My life's decent, there are no real struggles, so I don't want to complain.
It's just that I was always told I was meant for more, and for that I am filled with shame.
Yet, I'm still young and could still go far, but it's a longshot to hit the stars.
Especially when you're low on fuel,
And especially when you feel like a tool.
Especially when you're all alone
I like to call it a depression cone
Where it starts out as something really small
But it begins to snowball
Into something way out of proportion
And your mind takes your happiness through extortion
And those have always been my two big problems
Where am I going, and where have I been?
Tate Sep 2018
Imagine a wall,
Big and sturdy,
Protecting everyone.
But over time
The wind howling,
The rain dropping,
The snow falling,
The wall
Begins to crumble.
Normally this isn't an issue.
Just patch the wall,
Rebuild it a bit,
Make it stronger.
But during the time
The people forgot
Why this wall was needed
So they forgot about the wall too.
And they continue to let it crumble.
And while the wall still stands,
It stands strong.
But when it falls,
They'll all have wished they helped it.
Tate Aug 2018
I'm lost in life, does anyone know?
Where in the world, that I should go?

This jobs' great, but I'm broke as hell.
This job *****, but it pays real well.

This place is nice, it's all I've known
Perfect when I was little, but now I'm grown
But better things are calling do I pick up the phone?
Why stay in hiding, while I could be renowned?

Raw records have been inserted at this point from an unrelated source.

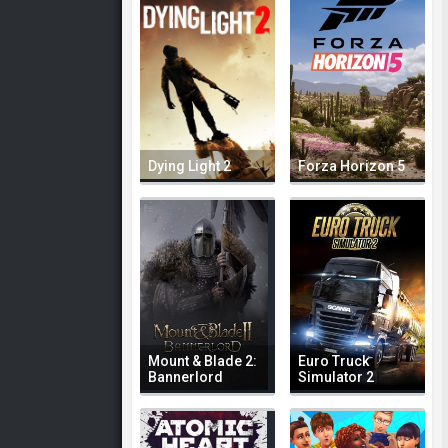
Dying Light 2
Forza Horizon 5
Mount & Blade 2:
Euro Truck
Bannerlord
Simulator 2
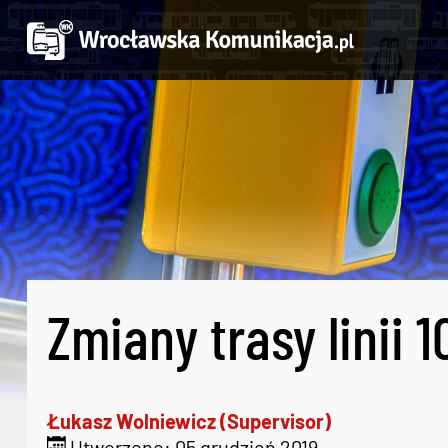
Zmiany trasy linii 1
Łukasz Wolniewicz (Supervisor)
Utworzono: 05 grudzień 2019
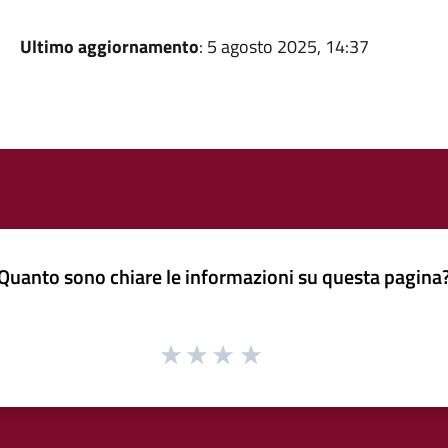
Ultimo aggiornamento
: 5 agosto 2025, 14:37
Quanto sono chiare le informazioni su questa pagina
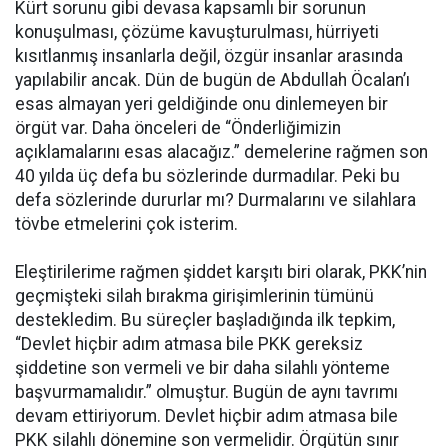
Kürt sorunu gibi devasa kapsamlı bir sorunun
konuşulması, çözüme kavuşturulması, hürriyeti
kısıtlanmış insanlarla değil, özgür insanlar arasında
yapılabilir ancak. Dün de bugün de Abdullah Öcalan’ı
esas almayan yeri geldiğinde onu dinlemeyen bir
örgüt var. Daha önceleri de “Önderliğimizin
açıklamalarını esas alacağız.” demelerine rağmen son
40 yılda üç defa bu sözlerinde durmadılar. Peki bu
defa sözlerinde dururlar mı? Durmalarını ve silahlara
tövbe etmelerini çok isterim.
Eleştirilerime rağmen şiddet karşıtı biri olarak, PKK’nin
geçmişteki silah bırakma girişimlerinin tümünü
destekledim. Bu süreçler başladığında ilk tepkim,
“Devlet hiçbir adım atmasa bile PKK gereksiz
şiddetine son vermeli ve bir daha silahlı yönteme
başvurmamalıdır.” olmuştur. Bugün de aynı tavrımı
devam ettiriyorum. Devlet hiçbir adım atmasa bile
PKK silahlı dönemine son vermelidir. Örgütün sınır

I'm tired of being broke, I want to be more.
But I need a runway, to be able to soar.
I'm tired of these fields, I want to see more.
The world is out there, waiting to be explored!

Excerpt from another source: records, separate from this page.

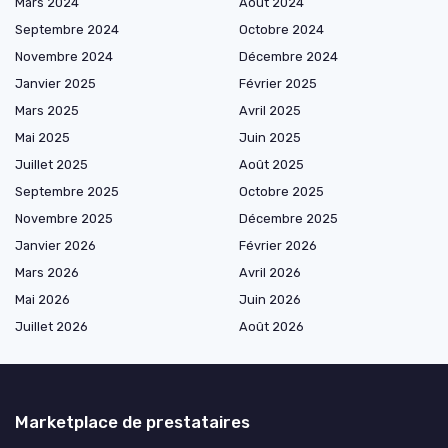
Mars 2024
Août 2024
Septembre 2024
Octobre 2024
Novembre 2024
Décembre 2024
Janvier 2025
Février 2025
Mars 2025
Avril 2025
Mai 2025
Juin 2025
Juillet 2025
Août 2025
Septembre 2025
Octobre 2025
Novembre 2025
Décembre 2025
Janvier 2026
Février 2026
Mars 2026
Avril 2026
Mai 2026
Juin 2026
Juillet 2026
Août 2026
Marketplace de prestataires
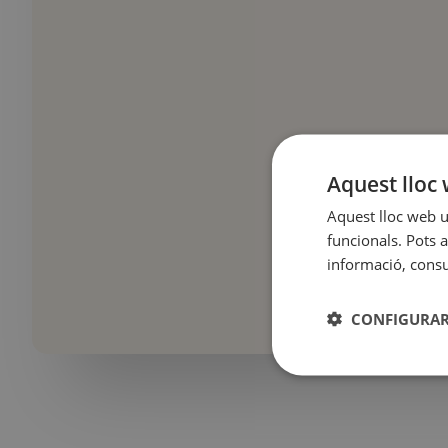
Aquest lloc 
Aquest lloc web ut
funcionals. Pots a
informació, consul
CONFIGURAR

I'm going to leave this place!
I'm going to leave this place.
I'm going to leave this place?
I'm going to leave this place...
Tate Feb 2018
I leave my room and head outside
To begin my journey
Down the old gravel road

An endless expansion of corn
The coyotes distant howls
The brisk air, I walk at a brisker pace

Past the old-fashioned church
With its white picket graveyard
Beautiful in daylight, eerie at night

Through the woods
Over some hills
Across a stream

The bright reflection of the moon signifies my destination
It's beauty portrayed across the canvas that is the pond
I visit at night, because only then can my thoughts be as clear as the water.

I sit in silence for a moment
Pondering what I came for
Before I turn around and head back
Down the old gravel road
Tate Feb 2018
In the end, we all have flaws
In the end, we all make mistakes
In the end, we all have bad days
In the end, we all do what it takes
Because
In the end, we're all people
Tate Dec 2017
I write at night
To share my plight
On some website
Hoping others will give me some insight and tell me that I'm alright.

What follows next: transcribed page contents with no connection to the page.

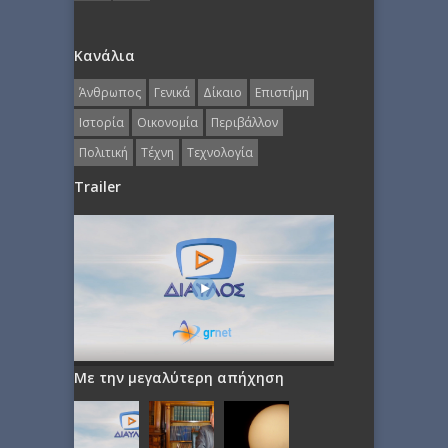
Κανάλια
Άνθρωπος
Γενικά
Δίκαιο
Επιστήμη
Ιστορία
Οικονομία
Περιβάλλον
Πολιτική
Τέχνη
Τεχνολογία
Trailer
Με την μεγαλύτερη απήχηση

To my loved ones, I'm sorry I hide this side of me, but you wouldn't understand what's inside of me.
The echoes they bellow and tell me to follow the hollowness, the solemness.

I indite these words in confidence.
Behind this screen cause the outside doesn't need to see my conscience.
I'm a mess in my cranium,
better off inside an insane asylum.

Cell so small theres no room to walk
The days going by with each mark after mark
from a spare piece of chalk
In more ways than one, I'm in the dark.